It feels wrong to rate a game I know better than the back of my hand this low, but it just isn't an exciting experience.

I'll always have a place in my heart for this game, it was the 2D Mario game I grew up on after all. But once you've familiarised yourself with the back catalogue, this reads as nothing less than a flaccid and personality-less reduction of its predecessors.

Stack this game up against any of the SNES-era 2D platformers, the Donkey Kong Countrys the Super Mario Worlds, it's not even close. The precision is gone, the speed is gone, the exciting aesthetics are gone, the ingenious soundtracks are gone. I'd say it's an unfair comparison, but it really shouldn't be, and this game needn't feel so much like the corporate tested product it ultimately does.

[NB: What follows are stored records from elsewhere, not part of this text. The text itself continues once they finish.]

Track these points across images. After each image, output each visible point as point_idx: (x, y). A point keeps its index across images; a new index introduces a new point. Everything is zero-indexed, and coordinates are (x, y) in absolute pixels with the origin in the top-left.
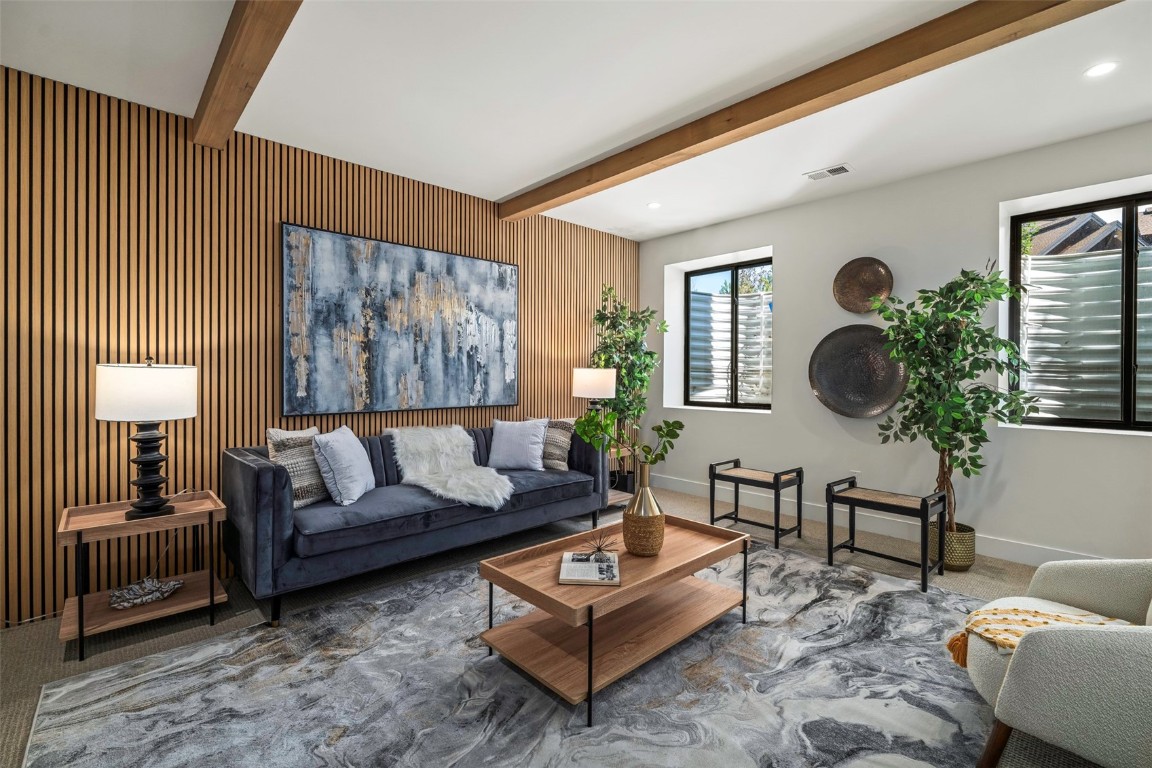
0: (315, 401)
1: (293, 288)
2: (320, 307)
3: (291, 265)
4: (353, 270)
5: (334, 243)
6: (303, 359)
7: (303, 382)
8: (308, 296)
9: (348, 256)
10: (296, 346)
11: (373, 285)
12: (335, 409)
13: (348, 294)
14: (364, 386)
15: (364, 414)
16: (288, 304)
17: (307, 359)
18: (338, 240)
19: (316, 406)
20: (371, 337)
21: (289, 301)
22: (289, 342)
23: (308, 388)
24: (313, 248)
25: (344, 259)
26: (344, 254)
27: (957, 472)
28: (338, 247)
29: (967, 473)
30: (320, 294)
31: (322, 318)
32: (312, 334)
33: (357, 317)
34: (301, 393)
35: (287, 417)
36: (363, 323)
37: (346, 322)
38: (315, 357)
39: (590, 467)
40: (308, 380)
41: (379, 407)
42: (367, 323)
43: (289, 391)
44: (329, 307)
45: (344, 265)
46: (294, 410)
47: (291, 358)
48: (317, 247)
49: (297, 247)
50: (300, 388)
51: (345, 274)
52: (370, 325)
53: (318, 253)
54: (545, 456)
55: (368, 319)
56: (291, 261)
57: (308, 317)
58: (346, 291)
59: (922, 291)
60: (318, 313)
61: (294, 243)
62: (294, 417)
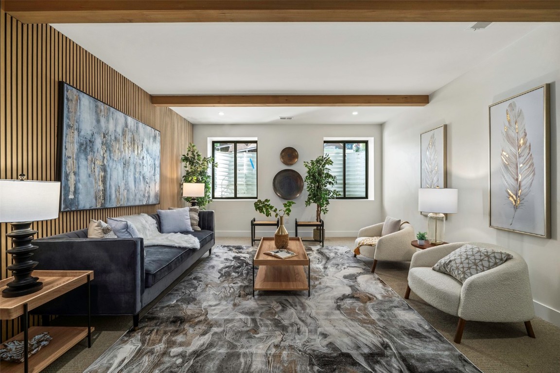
0: (78, 201)
1: (69, 126)
2: (82, 141)
3: (69, 111)
4: (98, 121)
5: (90, 102)
6: (73, 174)
7: (72, 189)
8: (76, 133)
9: (96, 112)
10: (70, 165)
11: (107, 132)
12: (87, 207)
13: (96, 135)
14: (101, 193)
15: (100, 209)
16: (66, 137)
17: (75, 174)
18: (92, 101)
19: (78, 205)
20: (105, 163)
21: (67, 134)
22: (66, 162)
23: (75, 192)
24: (80, 103)
25: (94, 114)
26: (95, 110)
27: (322, 213)
28: (91, 105)
29: (324, 213)
30: (82, 133)
31: (83, 148)
32: (78, 159)
33: (99, 150)
34: (71, 196)
35: (63, 213)
36: (102, 154)
37: (94, 152)
38: (79, 172)
39: (210, 227)
40: (75, 188)
41: (108, 205)
42: (104, 154)
43: (65, 195)
44: (86, 141)
45: (94, 117)
46: (66, 207)
47: (66, 173)
48: (82, 103)
49: (72, 100)
50: (71, 193)
51: (94, 122)
52: (105, 155)
53: (82, 107)
54: (192, 225)
55: (104, 151)
56: (69, 109)
57: (76, 146)
58: (95, 133)
59: (312, 161)
60: (82, 144)
61: (70, 97)
62: (66, 212)
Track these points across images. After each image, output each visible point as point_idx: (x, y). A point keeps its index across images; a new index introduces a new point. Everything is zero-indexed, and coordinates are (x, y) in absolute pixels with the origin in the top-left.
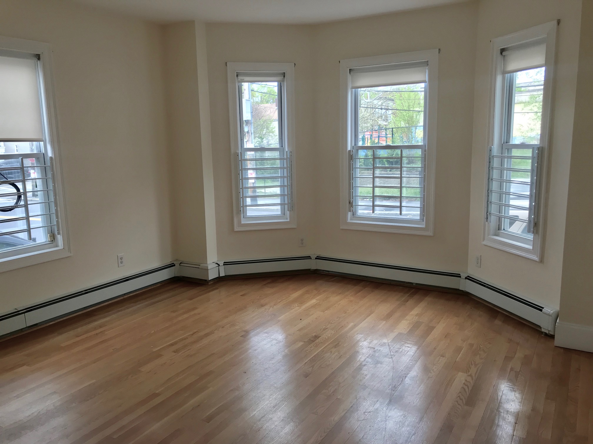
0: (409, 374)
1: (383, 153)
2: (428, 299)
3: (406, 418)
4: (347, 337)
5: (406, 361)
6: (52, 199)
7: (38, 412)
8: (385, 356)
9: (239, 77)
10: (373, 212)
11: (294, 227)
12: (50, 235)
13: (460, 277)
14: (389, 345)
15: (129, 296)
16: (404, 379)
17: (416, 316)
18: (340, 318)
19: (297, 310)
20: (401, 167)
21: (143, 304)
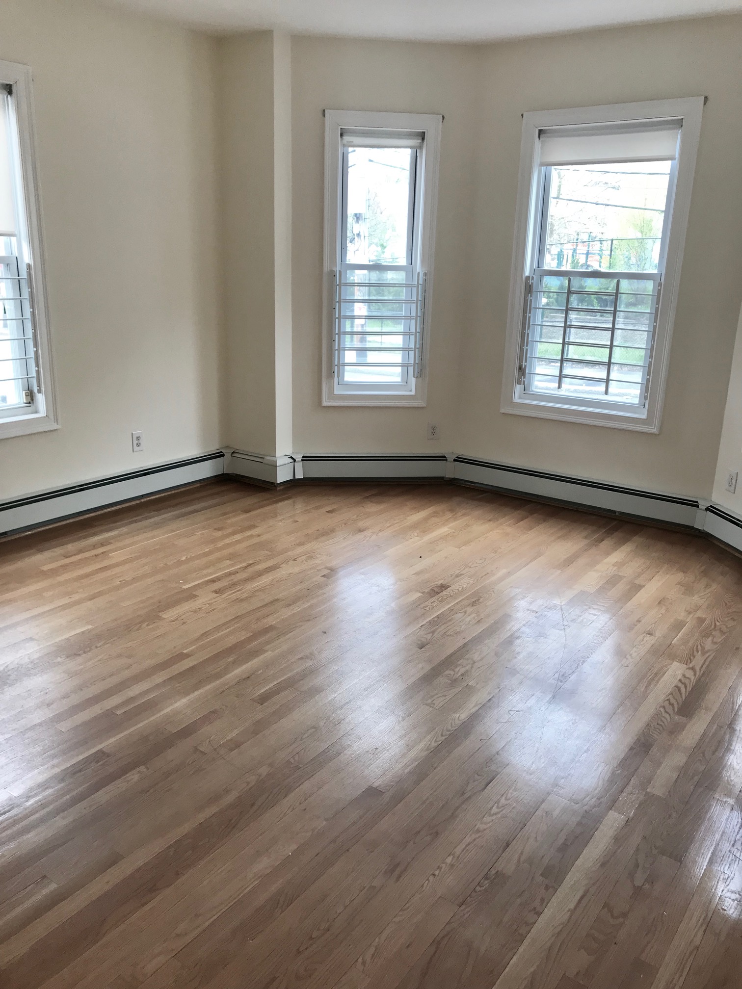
0: (590, 658)
1: (592, 285)
2: (638, 539)
3: (576, 725)
4: (493, 591)
5: (588, 636)
6: (30, 333)
7: (6, 665)
8: (554, 627)
9: (344, 137)
10: (559, 387)
11: (422, 406)
12: (26, 393)
13: (697, 506)
14: (562, 609)
15: (149, 500)
16: (581, 664)
17: (614, 565)
18: (485, 559)
19: (415, 541)
20: (615, 311)
21: (170, 514)
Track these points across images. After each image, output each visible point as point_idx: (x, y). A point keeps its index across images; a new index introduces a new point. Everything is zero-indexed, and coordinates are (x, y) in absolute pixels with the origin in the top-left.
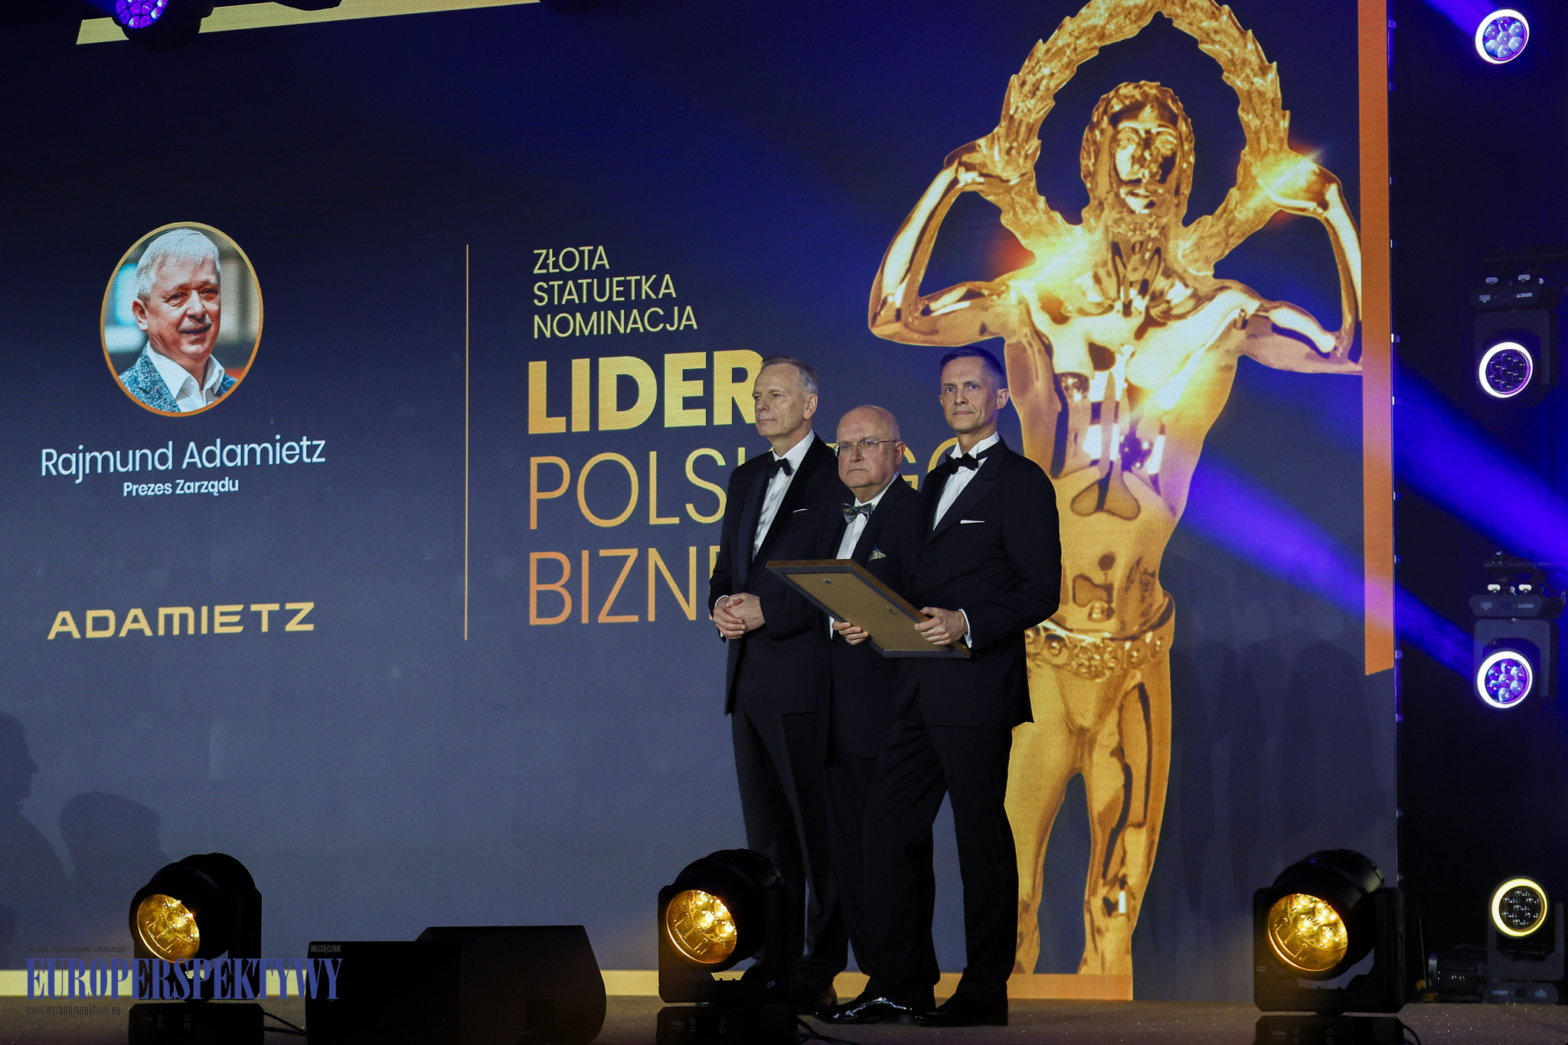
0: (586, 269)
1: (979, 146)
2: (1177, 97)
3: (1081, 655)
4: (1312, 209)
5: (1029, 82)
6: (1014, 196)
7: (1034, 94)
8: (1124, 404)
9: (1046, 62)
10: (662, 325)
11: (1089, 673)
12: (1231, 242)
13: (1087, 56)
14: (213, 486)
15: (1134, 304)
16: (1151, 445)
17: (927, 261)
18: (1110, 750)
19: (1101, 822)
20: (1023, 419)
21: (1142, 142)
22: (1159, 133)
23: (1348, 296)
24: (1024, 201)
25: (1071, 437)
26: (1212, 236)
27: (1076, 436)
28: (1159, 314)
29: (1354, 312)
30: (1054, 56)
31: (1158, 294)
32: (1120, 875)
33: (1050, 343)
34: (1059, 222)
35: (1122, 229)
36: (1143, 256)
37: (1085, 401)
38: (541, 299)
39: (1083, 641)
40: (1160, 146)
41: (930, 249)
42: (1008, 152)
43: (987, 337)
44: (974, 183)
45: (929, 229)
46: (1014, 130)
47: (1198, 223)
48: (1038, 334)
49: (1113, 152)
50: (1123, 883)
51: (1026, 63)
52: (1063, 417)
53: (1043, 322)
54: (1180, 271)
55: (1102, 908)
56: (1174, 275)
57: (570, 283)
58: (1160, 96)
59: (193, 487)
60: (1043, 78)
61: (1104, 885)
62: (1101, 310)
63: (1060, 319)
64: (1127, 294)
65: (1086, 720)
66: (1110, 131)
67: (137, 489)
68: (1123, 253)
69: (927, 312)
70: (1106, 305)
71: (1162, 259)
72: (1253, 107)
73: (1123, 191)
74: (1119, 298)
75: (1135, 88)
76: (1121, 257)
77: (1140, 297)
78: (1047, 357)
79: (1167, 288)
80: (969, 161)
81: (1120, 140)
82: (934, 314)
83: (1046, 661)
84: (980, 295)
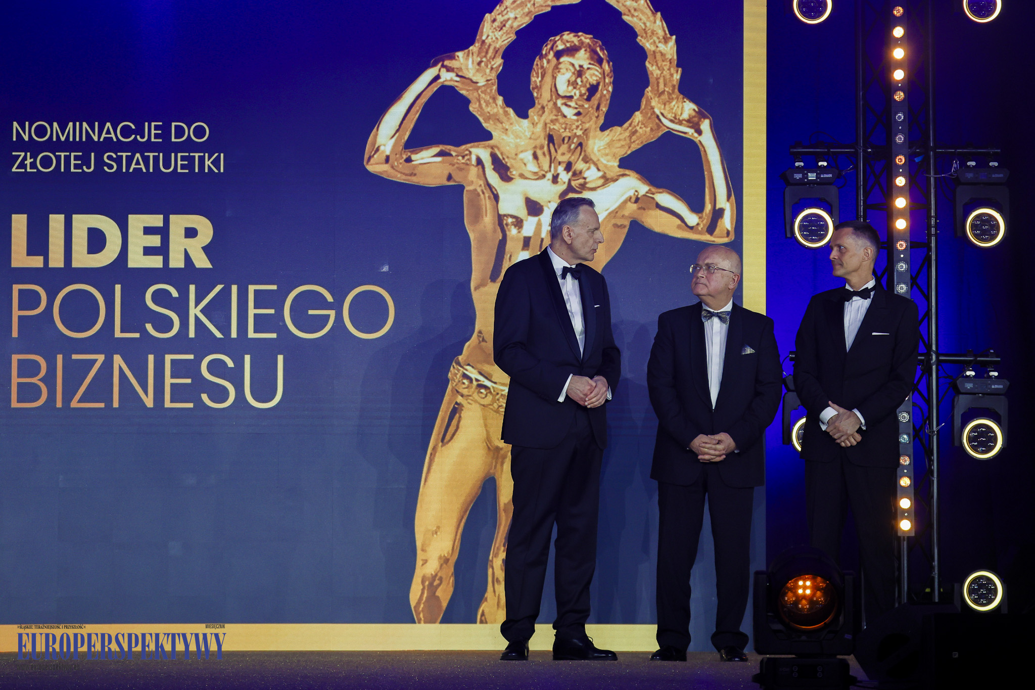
1: (458, 57)
2: (604, 47)
3: (501, 400)
4: (690, 134)
5: (498, 20)
6: (480, 93)
7: (501, 29)
8: (547, 242)
9: (512, 9)
12: (632, 146)
13: (542, 10)
15: (560, 177)
17: (412, 126)
19: (505, 510)
21: (576, 72)
22: (588, 69)
23: (710, 192)
24: (488, 98)
25: (507, 256)
26: (620, 140)
27: (511, 256)
28: (577, 185)
29: (713, 203)
30: (518, 6)
33: (497, 192)
34: (512, 115)
35: (556, 126)
36: (570, 146)
37: (520, 235)
39: (502, 390)
40: (588, 77)
41: (415, 119)
42: (479, 64)
43: (452, 183)
44: (451, 80)
45: (415, 105)
46: (485, 50)
47: (611, 131)
48: (489, 187)
49: (555, 75)
51: (498, 7)
52: (503, 243)
53: (493, 179)
54: (595, 159)
55: (501, 566)
56: (591, 162)
58: (592, 45)
60: (509, 19)
61: (504, 551)
62: (536, 177)
63: (506, 178)
64: (556, 169)
66: (554, 61)
68: (556, 142)
69: (409, 160)
70: (540, 174)
71: (583, 150)
72: (656, 62)
73: (559, 102)
74: (550, 171)
75: (575, 36)
76: (554, 144)
77: (565, 172)
78: (495, 203)
79: (584, 169)
80: (450, 65)
81: (560, 69)
82: (413, 163)
83: (476, 401)
84: (451, 155)
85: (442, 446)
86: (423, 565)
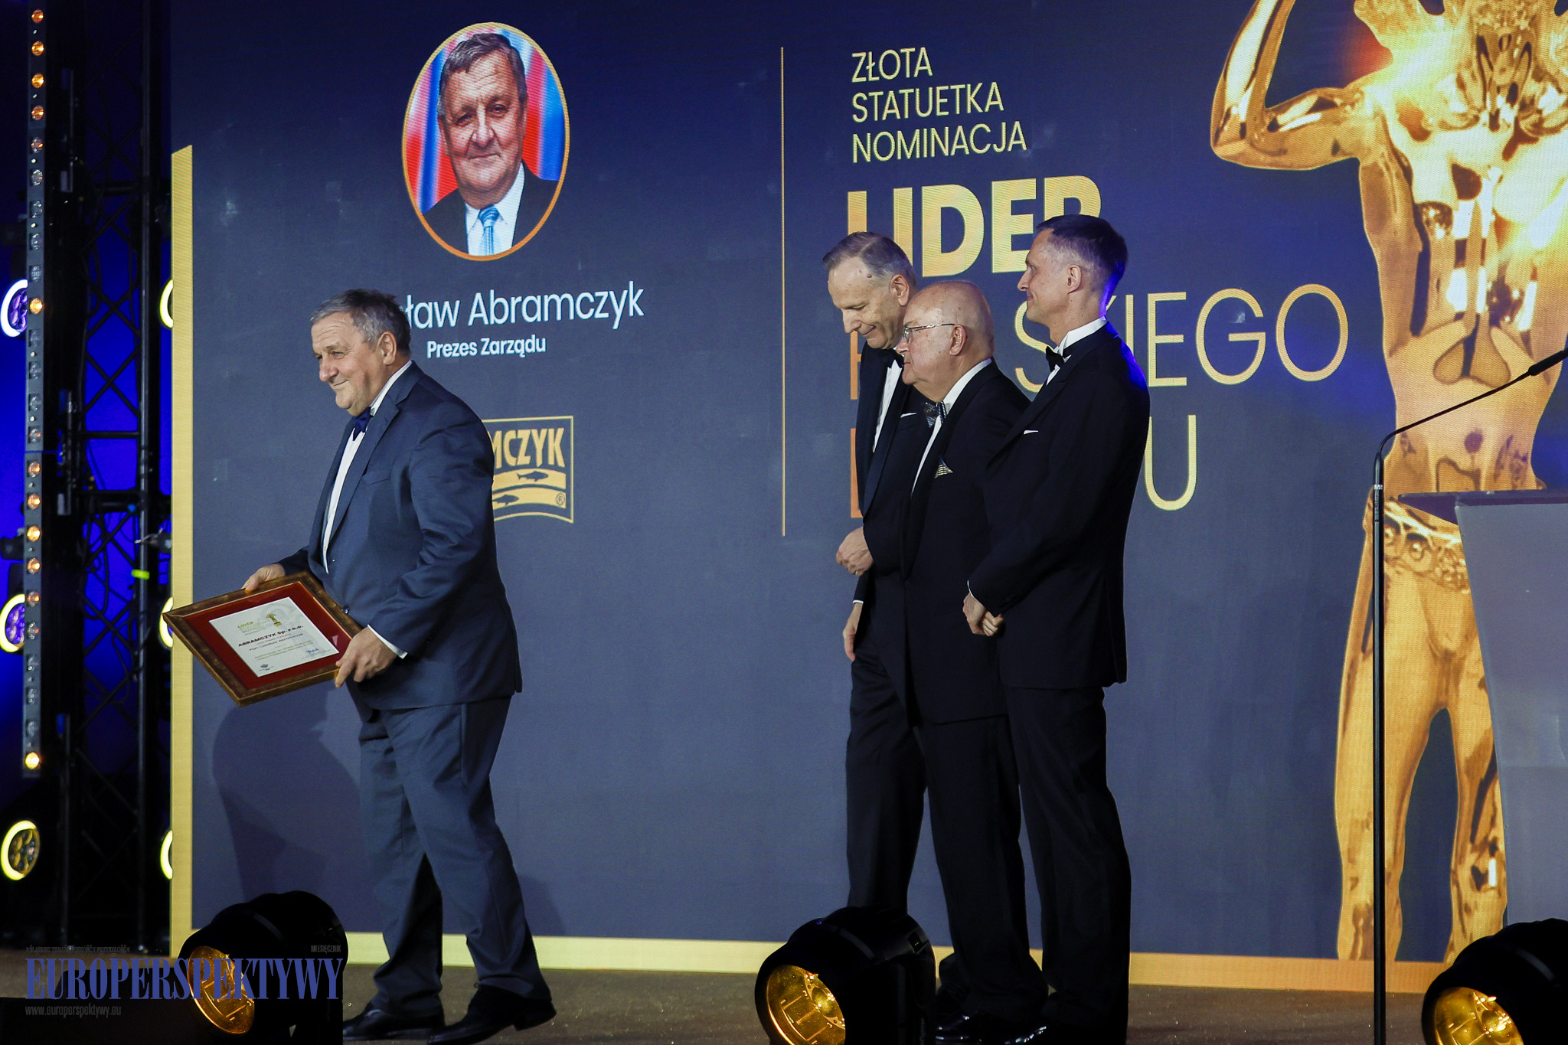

You know what the most sickening part of it all is (other than that until I play Wonder in the next few days, I'll have only experienced iterations on this game as new 2D Mario releases in my lifetime), Nintendo's baseline competency and level design ability is so high, that this game is still fun. Running around, picking up any one of the lazily recycled powerups, finding the star coins, incessantly getting kicked out of the level on every death. It's all, for some godforsaken reason, still a bundle of fun.

I'm certain I could get behind this more if it didn't have the weight of Mario's legacy on it's back, but it simply does. That problem compounds even more with this game's sequel on the Wii U, which is better in virtually every way but I like it even less because it didn't even have the decency to come up with any of its lame aesthetic ideas.